JOHN DOVELL. – Mr. Dovell is one of those men who have belabored fortune, and have knocked about the world until it is sufficient to turn one’s hair gray simply to listen to their adventures. A native of the Azores, of Portuguese parentage and born in 1836, he came to Portland, Maine, at the age of fourteen, and learned shipbuilding. He left in four years and plied his trade in New Orleans, shipping thence to Liverpool, and coming as ship’s carpenter from that foreign port to San Francisco. He soon came up the coast to Portland, Oregon, and worked upon the steam ferry Independence, building near the “South End Sawmill” by Powell, Coffin, “Preacher” Kelly, and Hankins, the captain, to run opposition to Stevens’ ferry.
Starting for the Frazer river mines in 1859, he met a number of friends at Victoria, and, together with seventeen of them, put across the Georgian Gulf in rowboats, making a dangerous passage. They then followed up the river by the Skilloot route to Horse Beef bar, the company then separating and going to prospecting. Dovell made no strike. Some twenty of the company on the way back went down to the Littoot Lake, and in the absence of a boat to go down to Langley were compelled to take one by force from one Robertson, for which high-handed act they were arrested upon their arrival at Victoria three days after, and compelled to pay Robertson eighty-seven dollars. The judge gave Dovell ten dollars for his part taken in the matter.

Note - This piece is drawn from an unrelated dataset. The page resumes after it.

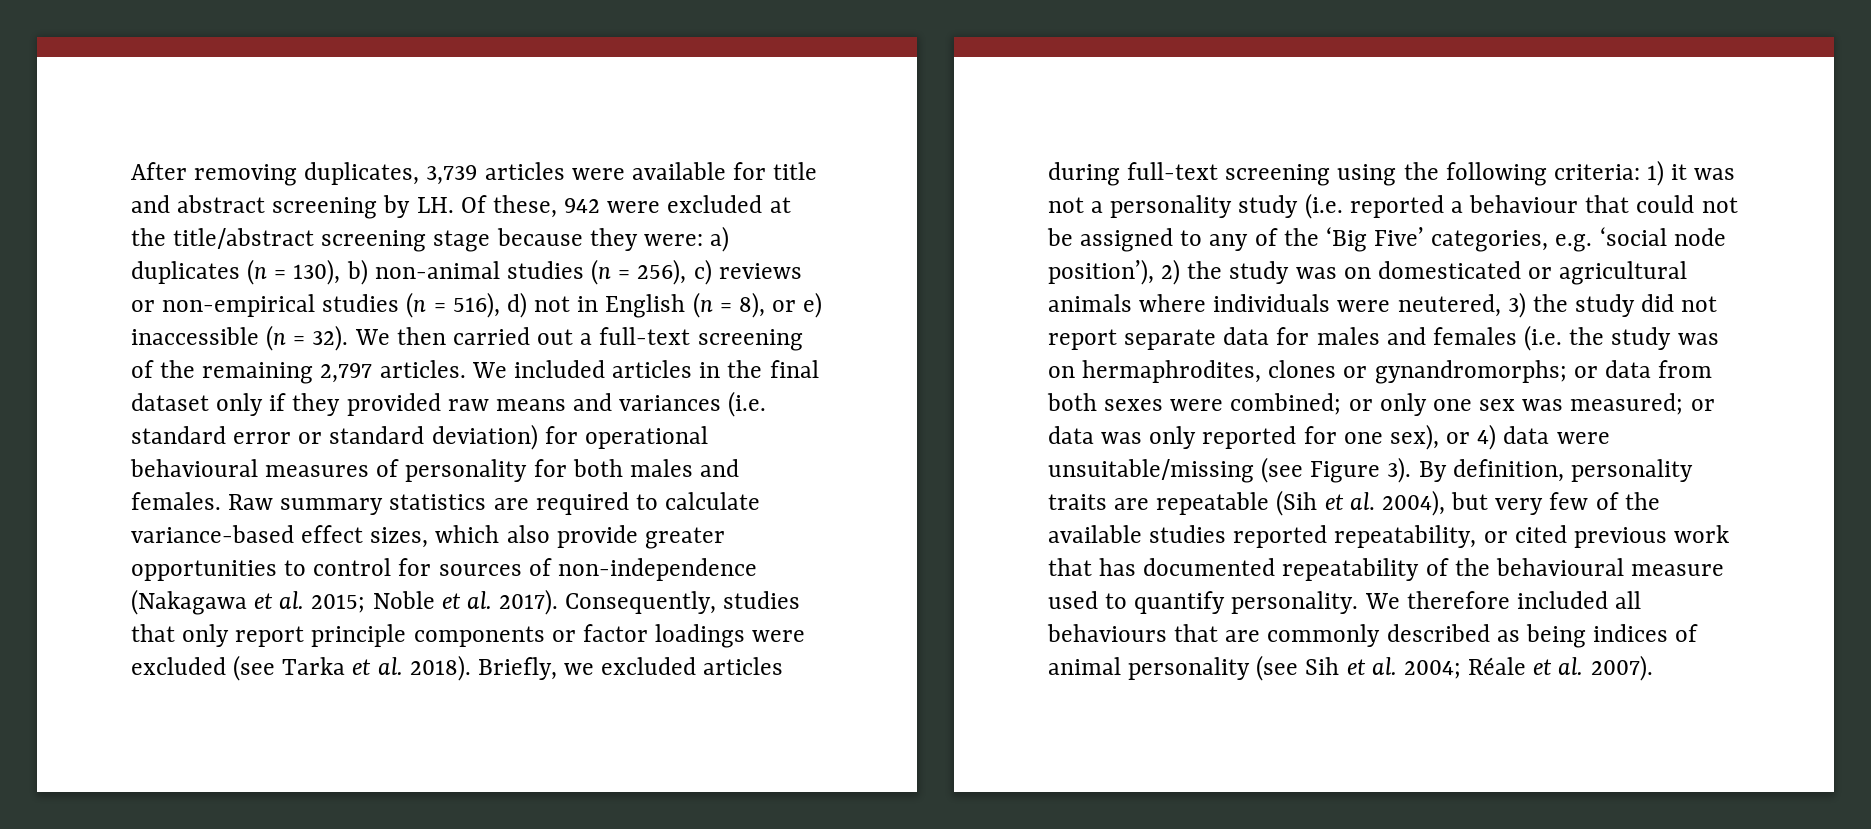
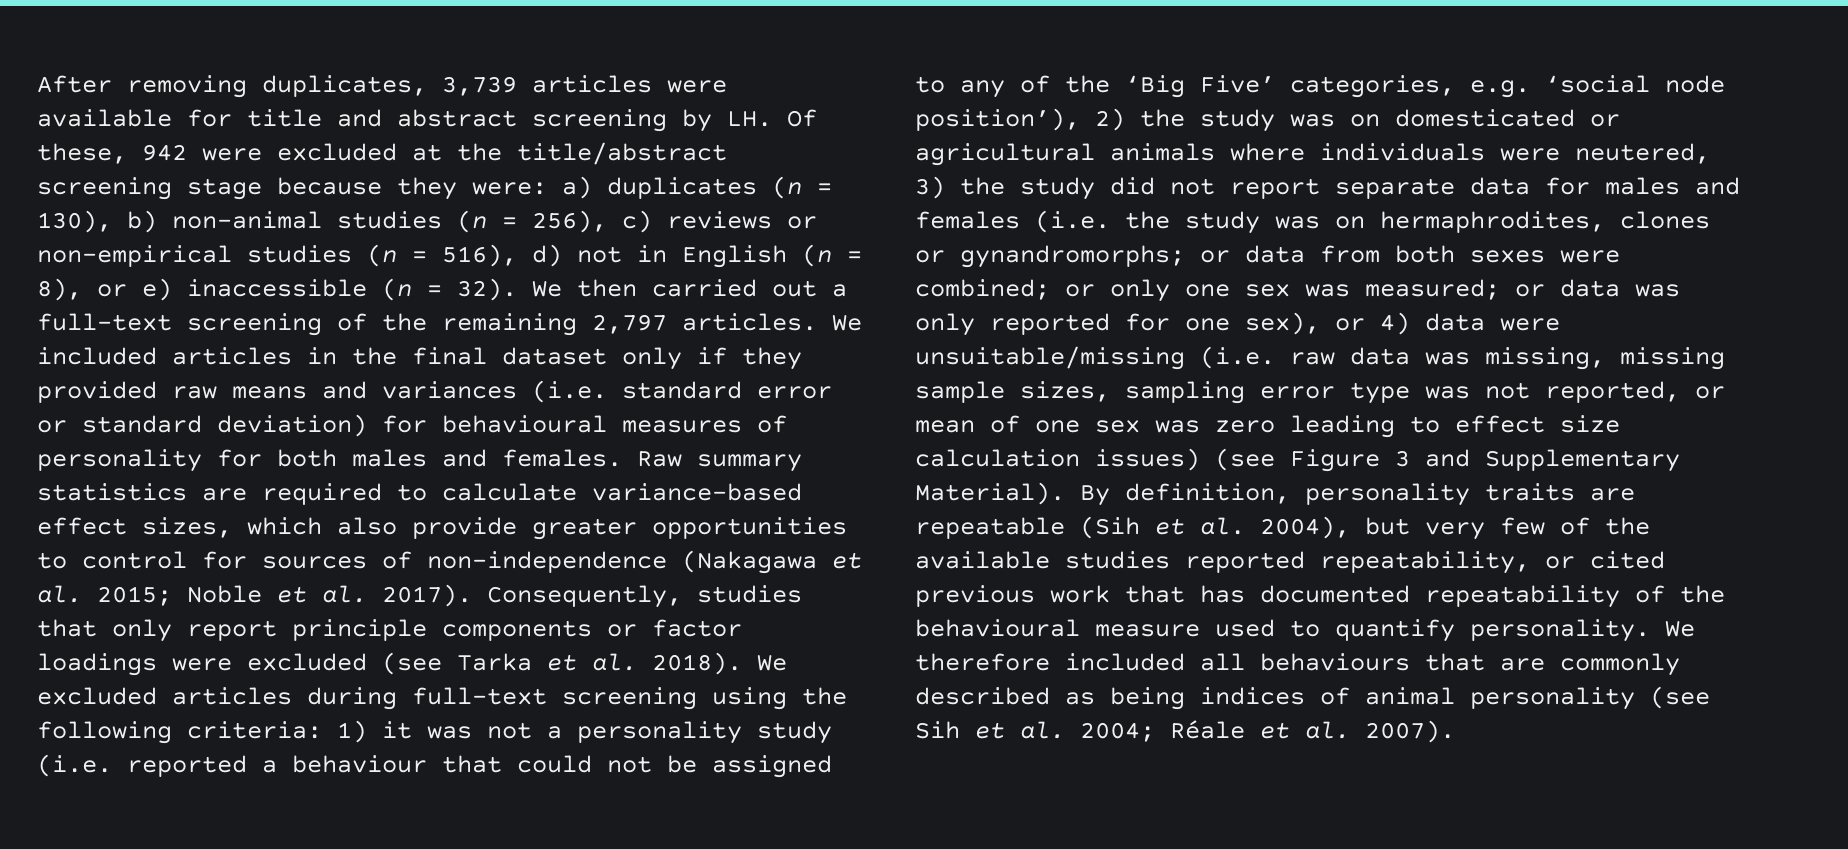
[584,426,708,449] operational -> (427, 424) none
[477,657,595,680] Briefly, we -> [757,655,787,671] We
[1261,457,1412,483] (see Figure 3). -> [1200,346,1725,370] [915,381,1725,404] [915,415,1620,438] [915,448,1680,472] [915,482,1065,505] (i.e. raw data was missing, missing sample sizes, sampling error type was not reported, or mean of one sex was zero leading to effect size calculation issues) (see Figure 3 and Supplementary Material).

Returning to Portland, he worked in Jacob’s wagon shop, and in the spring of 1860 went to the Nez Perce mines, whipsawing lumber and taking bed-rock for pay, bringing him for a fact to bed-rock financially. On this trip he first saw Walla Walla, but was little impressed with its meager proportions. Upon getting out of the mines, however, he stopped in the valley, taking care of the cattle of George E. Cole, afterwards member of Congress. Opening a wagon shop in the city in 1862, he took a stock of goods to Placerville, Boise, in 1863, doing a flourishing business except for selling too much on credit. Returning to Walla Walla, he did some genuine pioneer work for the city, putting up a water-power planing mill, and in 1870 replacing it with steam. In the same year he built the first public hall in the city. He is at present in the furniture business.
Such, much in brief, and much in his own language, is the story of Mr. Dovell’s life. He is an honest, jolly fellow, half salt and half fresh, who has no quarrel with Fortune, but when she plays the vixen makes no bones about giving as good as she sends. Mr. Dovell has an interesting and well-educated family, consisting of the following: Dorothy F., born in 1867; W.T., born in 1869; and Rose E., born in 1871. The two latter graduated from Whitman College in 1888.